- [Como proceder] Reproduza fielmente, do início ao fim, todas as entradas abaixo. Omita da resposta as imagens.

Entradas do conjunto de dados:

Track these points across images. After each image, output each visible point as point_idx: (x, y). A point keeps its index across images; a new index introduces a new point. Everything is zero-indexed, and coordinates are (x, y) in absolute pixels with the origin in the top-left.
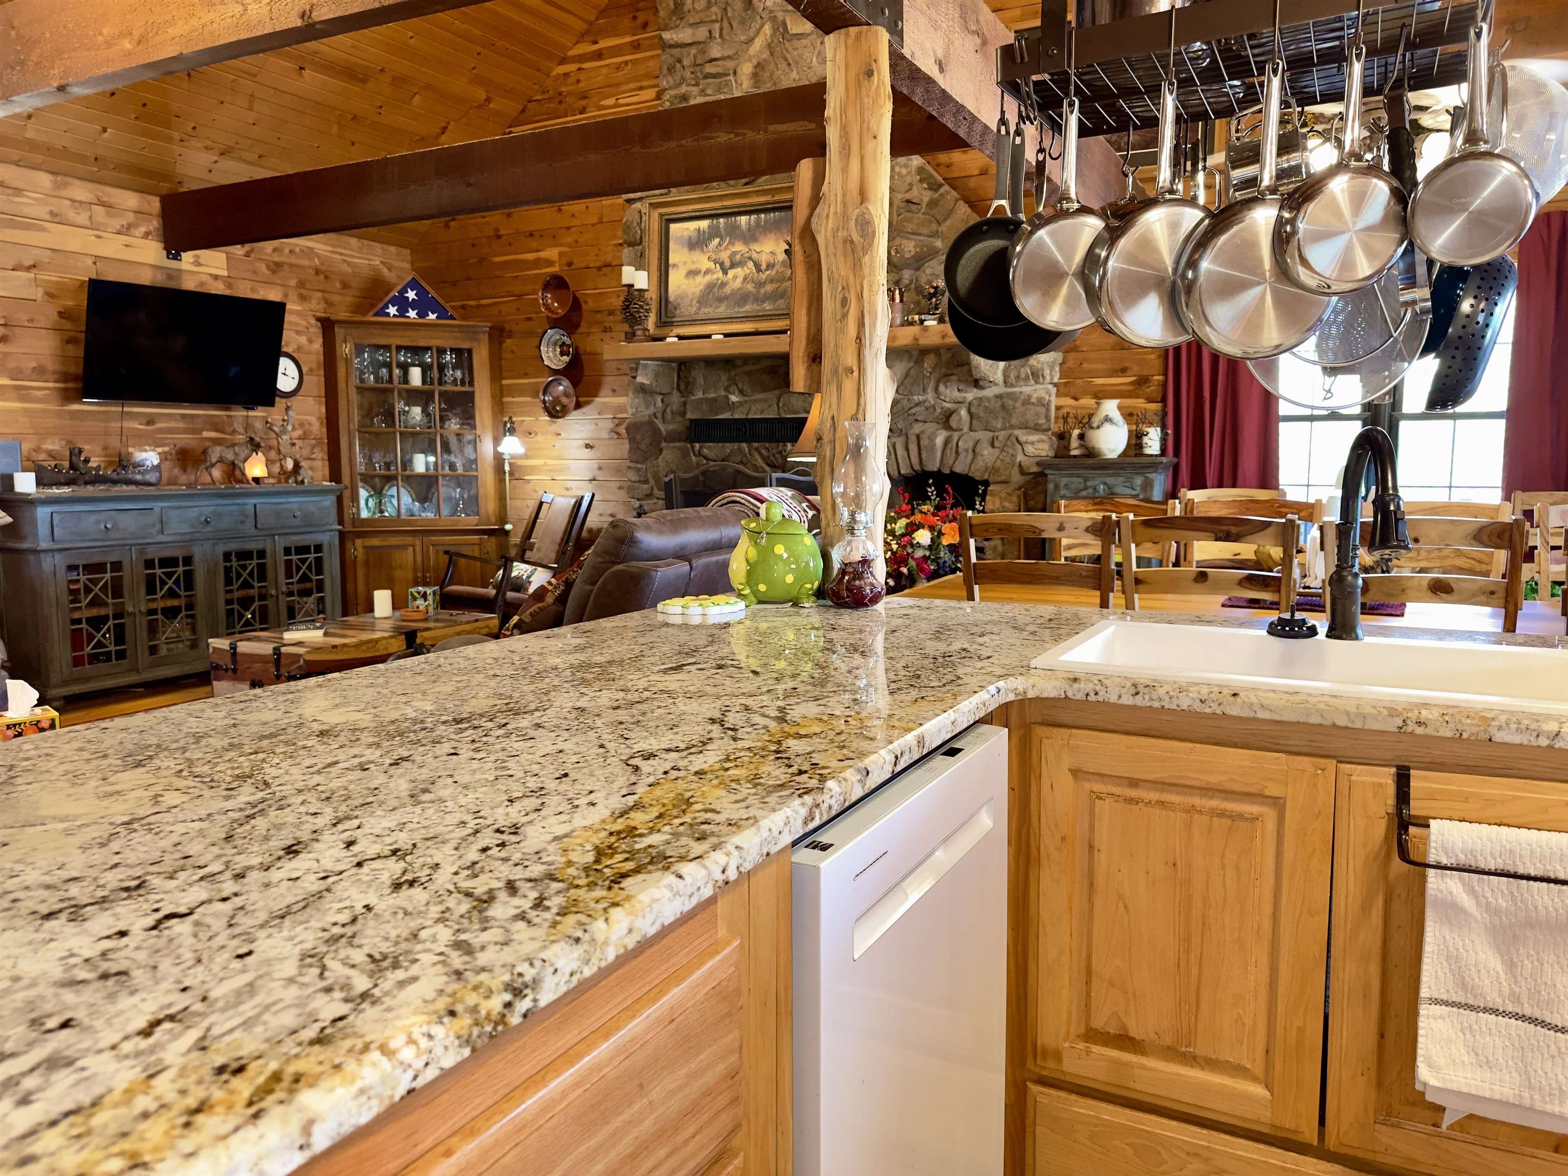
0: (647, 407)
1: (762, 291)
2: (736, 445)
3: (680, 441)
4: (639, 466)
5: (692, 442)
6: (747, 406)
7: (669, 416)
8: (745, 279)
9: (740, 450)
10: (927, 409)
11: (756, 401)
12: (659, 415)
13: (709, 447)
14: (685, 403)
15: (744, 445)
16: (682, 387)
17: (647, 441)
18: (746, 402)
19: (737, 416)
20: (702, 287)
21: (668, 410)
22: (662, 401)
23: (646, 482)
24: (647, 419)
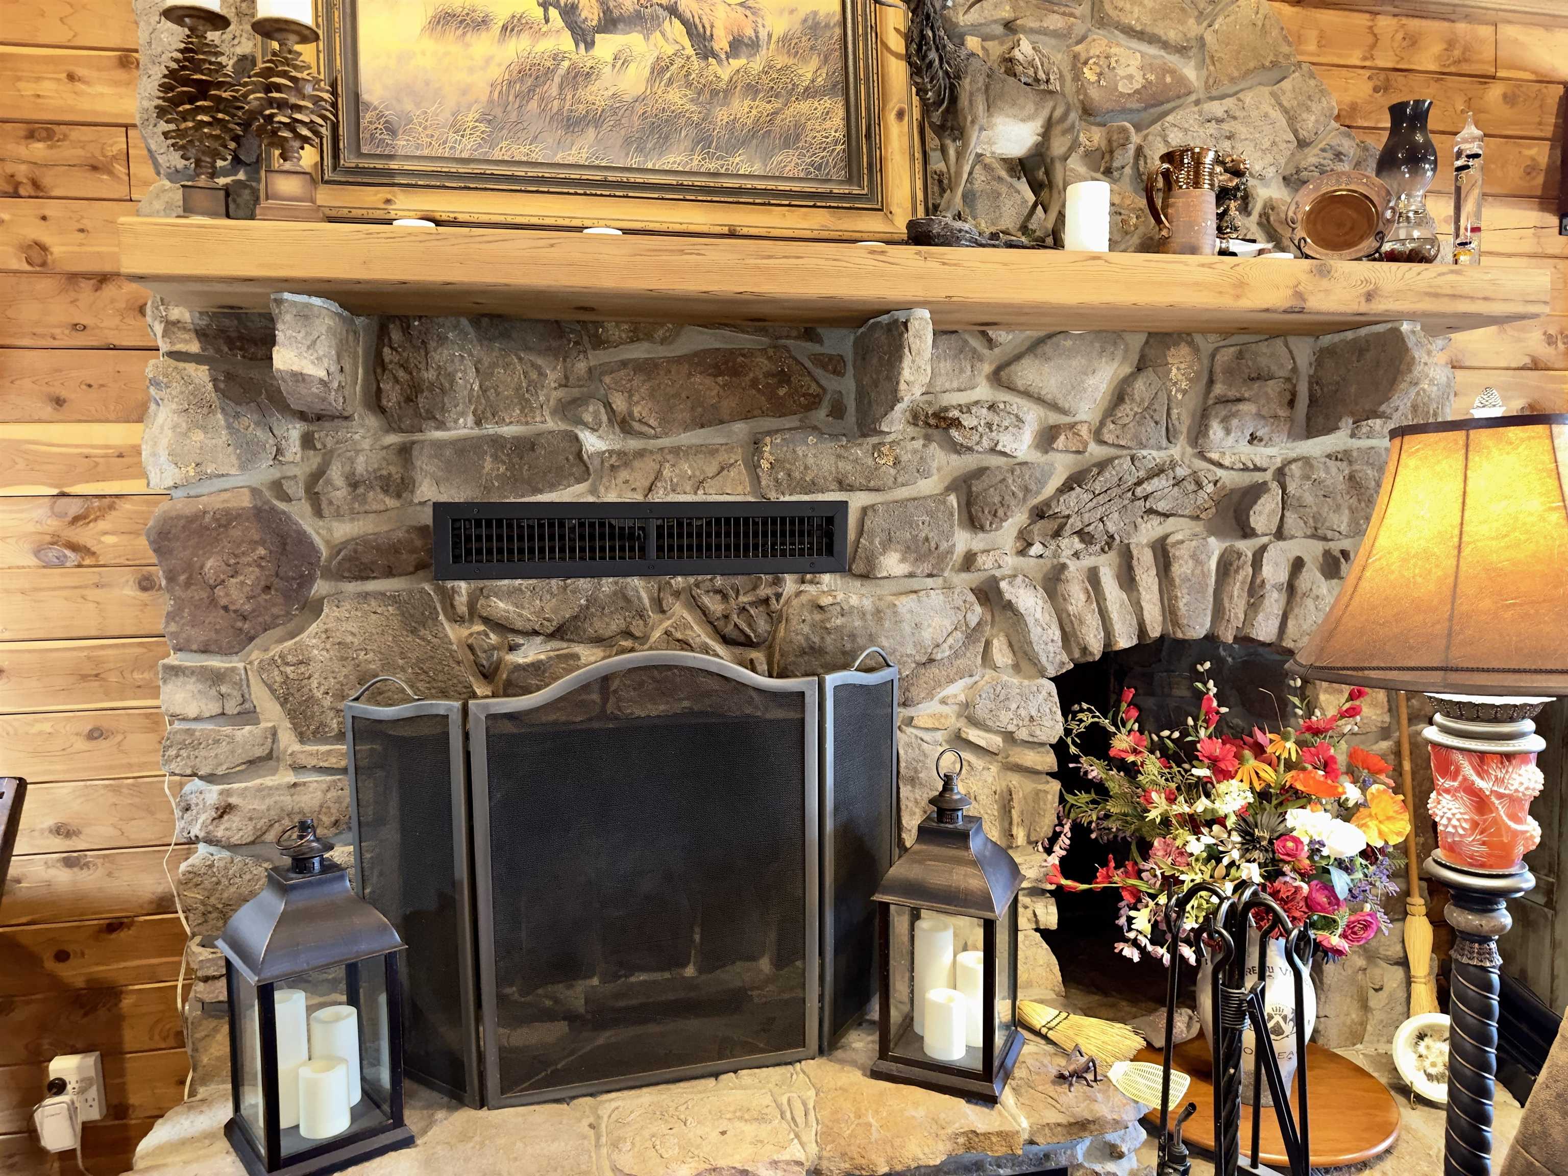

- [Resolução]
Track these points across images. After each image, output each visible point as point_idx: (x, y). A point keeps its index across images; a new index introduces a new point. Everything is zero-indexed, and coordinates are (x, y) in absolute pixels with the origin in the top-left.
0: (647, 407)
1: (762, 291)
2: (736, 445)
3: (680, 441)
4: (639, 466)
5: (692, 442)
6: (747, 406)
7: (669, 416)
8: (745, 279)
9: (740, 450)
10: (927, 409)
11: (756, 401)
12: (659, 415)
13: (709, 447)
14: (685, 403)
15: (744, 445)
16: (682, 387)
17: (647, 441)
18: (746, 402)
19: (737, 416)
20: (702, 287)
21: (668, 410)
22: (662, 401)
23: (646, 482)
24: (647, 419)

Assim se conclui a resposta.